Counsel for Medical Protection argued the mother’s recollection of the events was based on “false memory”, constructed with hindsight. The judge accepted this.

£30,000 was saved on claimant damages and £85,000 on claimant solicitor’s costs. Defence costs were awarded, subject to court approval. 

Learning points

• Hip examination occurs as part of the NHS newborn and infant physical examination programme. It aims to detect DDH, a significant public health issue, representing the single largest cause of total hip arthroplasty in young adults3. Examination involves the Ortolani and Barlow tests at birth and at six to eight weeks, but these are not particularly sensitive4.

• Judicial commentary5 has affirmed that failure to detect the possible presence of DDH does not automatically constitute a breach of duty in its own right.

• Good, contemporaneous clinical records are the most optimal way of defending a claim. In the absence of this, a robust statement about one’s usual clinical practice can greatly assist. Medical Protection provides guidance and support in the drafting of witness statements. However, a witness statement is not a panacea. A judge sympathetic to the claimant, a credible claimant and corroborative evidence from them can quash even the best of witness statements. The importance of a decent clinical record cannot be overstated.

• Forensic analysis of witness statements of both parties can uncover versions of events that do not stand up to scrutiny.

• In the rare event that a claim goes to court, Medical Protection is able to provide members with the support they need to face the witness box, as well as help to prepare and present themselves well so their testimony can stand up to critical observation.

 

References

1Sewell MD, Rosendahl K, Eastwood DM. Developmental Dysplasia of the Hip, BMJ 2009; 339:b4454.

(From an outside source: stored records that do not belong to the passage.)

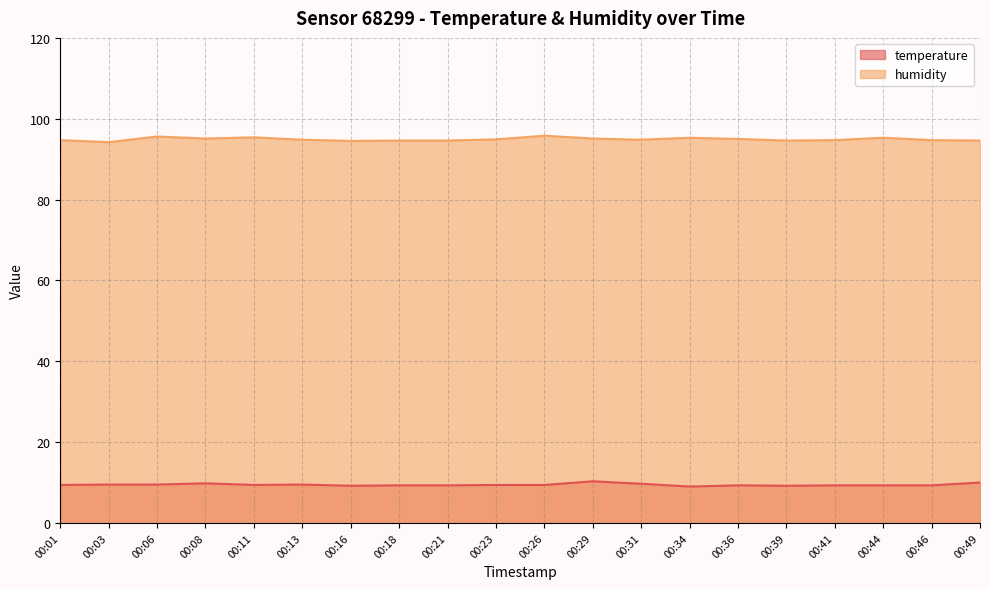

What is the difference between the temperature values at 00:06 and 00:16?

0.3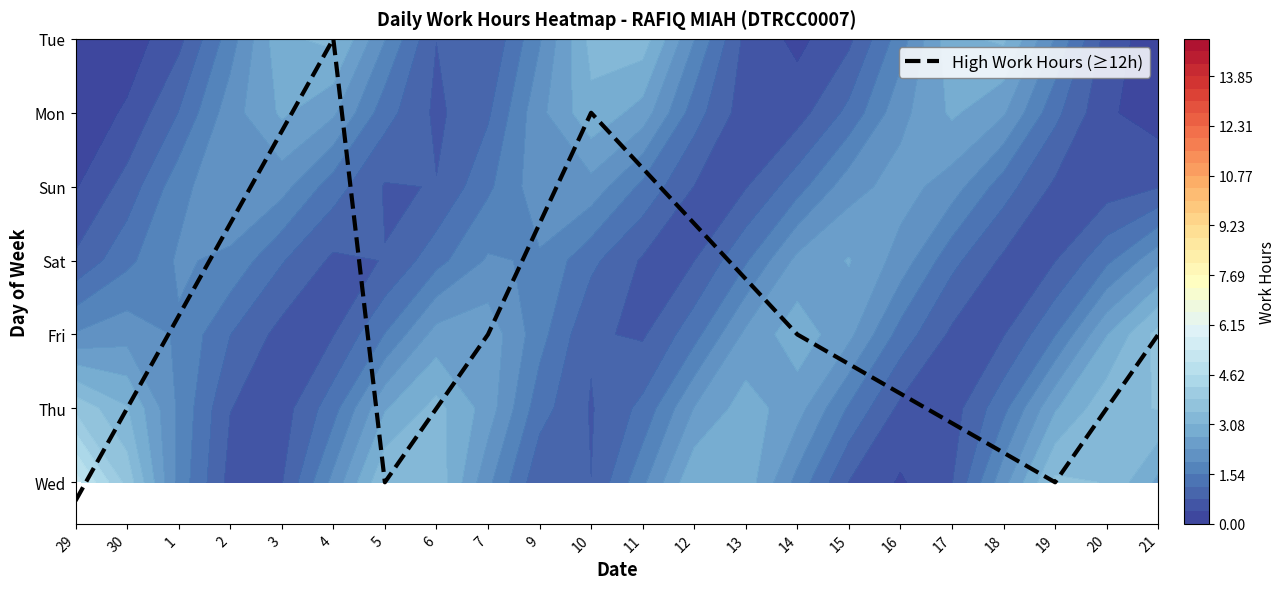

Reading left to right, extract all data points from this chart.

29=-0.2	30=1.0	1=2.2	2=3.5	3=4.8	4=6.0	5=0.0	6=1.0	7=2.0	9=3.5	10=5.0	11=4.2	12=3.5	13=2.8	14=2.0	15=1.6	16=1.2	17=0.8	18=0.4	19=0.0	20=1.0	21=2.0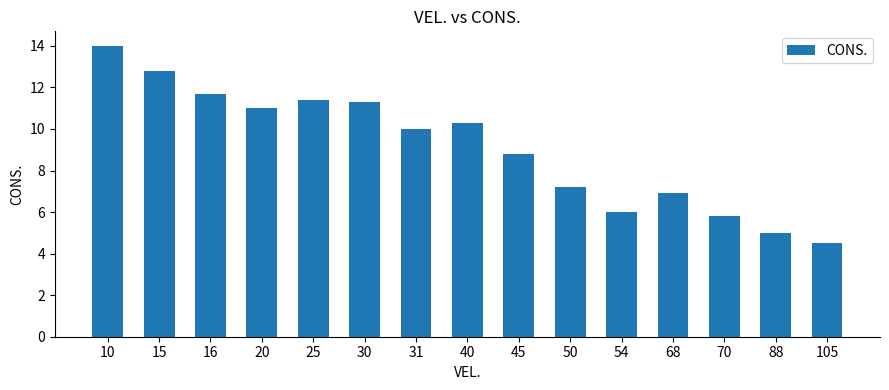

What is the smallest value displayed?

4.5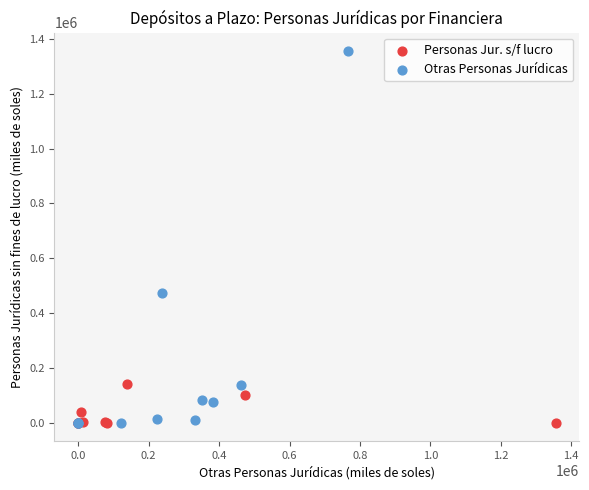

Which series has the widest spread of Y values?

Otras Personas Jurídicas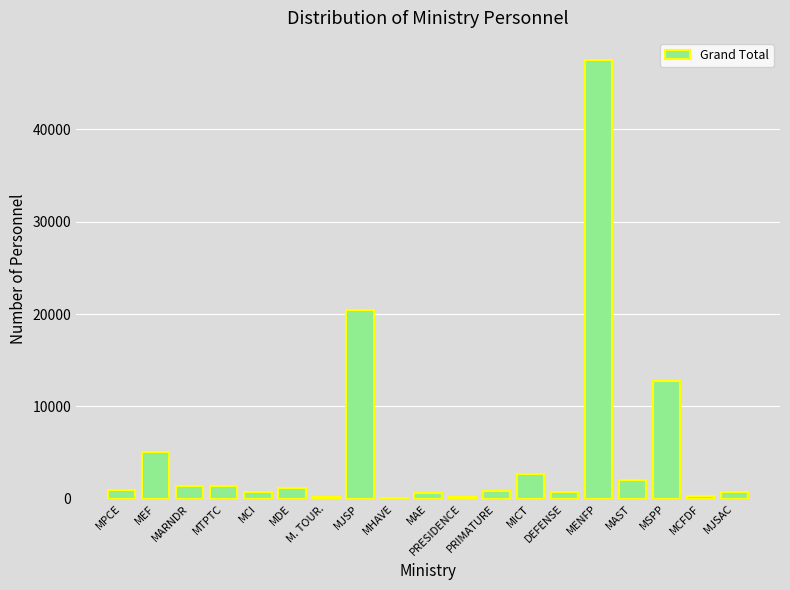

Between PRESIDENCE and MICT, which is larger?

MICT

2Godward S, Dezateux C, on behalf of the MRC Working Party on Congenital Dislocation of the Hip. Surgery for congenital dislocation of the hip in the UK as a measure of outcome of screening, Lancet 1998; 351(9110):1149-52.

3Broadhurst C, Rhodes AML, Harper P, Perry DC, Clarke NMP, Aarvold A. What is the incidence of late detection of developmental dysplasia of the hip in England? Bone Joint J. 2019; 101-B:281-287.

4Davies R, Talbot C, Paton R. Evaluation of primary care 6- to 8-week hip check for diagnosis of developmental dysplasia of the hip: a 15-year observational cohort study, Br J Gen Pract. 2020; 70 (693):e230-e235.